[Collected data]:
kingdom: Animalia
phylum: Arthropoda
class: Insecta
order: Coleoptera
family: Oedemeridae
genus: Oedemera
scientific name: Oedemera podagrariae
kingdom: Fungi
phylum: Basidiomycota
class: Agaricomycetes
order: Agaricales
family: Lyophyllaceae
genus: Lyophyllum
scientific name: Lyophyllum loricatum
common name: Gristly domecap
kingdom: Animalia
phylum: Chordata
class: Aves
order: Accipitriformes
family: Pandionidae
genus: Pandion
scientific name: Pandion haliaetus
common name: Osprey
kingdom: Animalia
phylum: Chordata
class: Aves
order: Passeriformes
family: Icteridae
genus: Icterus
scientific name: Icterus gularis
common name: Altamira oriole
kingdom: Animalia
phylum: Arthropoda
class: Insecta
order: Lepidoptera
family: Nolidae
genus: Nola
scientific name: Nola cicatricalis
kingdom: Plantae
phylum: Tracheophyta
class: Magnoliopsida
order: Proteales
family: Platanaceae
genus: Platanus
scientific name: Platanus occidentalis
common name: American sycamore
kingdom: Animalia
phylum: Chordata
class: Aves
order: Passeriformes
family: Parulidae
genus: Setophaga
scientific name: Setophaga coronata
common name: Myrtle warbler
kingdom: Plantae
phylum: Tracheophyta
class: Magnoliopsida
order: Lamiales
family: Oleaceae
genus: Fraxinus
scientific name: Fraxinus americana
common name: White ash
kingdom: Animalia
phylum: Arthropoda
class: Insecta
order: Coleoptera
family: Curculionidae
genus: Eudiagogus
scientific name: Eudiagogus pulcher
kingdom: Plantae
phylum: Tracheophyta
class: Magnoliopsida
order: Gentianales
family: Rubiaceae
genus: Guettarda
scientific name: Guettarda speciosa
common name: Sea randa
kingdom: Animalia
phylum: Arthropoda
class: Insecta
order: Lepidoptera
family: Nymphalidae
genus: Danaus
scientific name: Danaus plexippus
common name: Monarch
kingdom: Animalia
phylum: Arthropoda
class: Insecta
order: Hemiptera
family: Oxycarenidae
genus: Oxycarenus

[Exercise brief]: Copy every line of the material above, keeping each one word for word.

[Exercise output]:
kingdom: Animalia
phylum: Arthropoda
class: Insecta
order: Coleoptera
family: Oedemeridae
genus: Oedemera
scientific name: Oedemera podagrariae
kingdom: Fungi
phylum: Basidiomycota
class: Agaricomycetes
order: Agaricales
family: Lyophyllaceae
genus: Lyophyllum
scientific name: Lyophyllum loricatum
common name: Gristly domecap
kingdom: Animalia
phylum: Chordata
class: Aves
order: Accipitriformes
family: Pandionidae
genus: Pandion
scientific name: Pandion haliaetus
common name: Osprey
kingdom: Animalia
phylum: Chordata
class: Aves
order: Passeriformes
family: Icteridae
genus: Icterus
scientific name: Icterus gularis
common name: Altamira oriole
kingdom: Animalia
phylum: Arthropoda
class: Insecta
order: Lepidoptera
family: Nolidae
genus: Nola
scientific name: Nola cicatricalis
kingdom: Plantae
phylum: Tracheophyta
class: Magnoliopsida
order: Proteales
family: Platanaceae
genus: Platanus
scientific name: Platanus occidentalis
common name: American sycamore
kingdom: Animalia
phylum: Chordata
class: Aves
order: Passeriformes
family: Parulidae
genus: Setophaga
scientific name: Setophaga coronata
common name: Myrtle warbler
kingdom: Plantae
phylum: Tracheophyta
class: Magnoliopsida
order: Lamiales
family: Oleaceae
genus: Fraxinus
scientific name: Fraxinus americana
common name: White ash
kingdom: Animalia
phylum: Arthropoda
class: Insecta
order: Coleoptera
family: Curculionidae
genus: Eudiagogus
scientific name: Eudiagogus pulcher
kingdom: Plantae
phylum: Tracheophyta
class: Magnoliopsida
order: Gentianales
family: Rubiaceae
genus: Guettarda
scientific name: Guettarda speciosa
common name: Sea randa
kingdom: Animalia
phylum: Arthropoda
class: Insecta
order: Lepidoptera
family: Nymphalidae
genus: Danaus
scientific name: Danaus plexippus
common name: Monarch
kingdom: Animalia
phylum: Arthropoda
class: Insecta
order: Hemiptera
family: Oxycarenidae
genus: Oxycarenus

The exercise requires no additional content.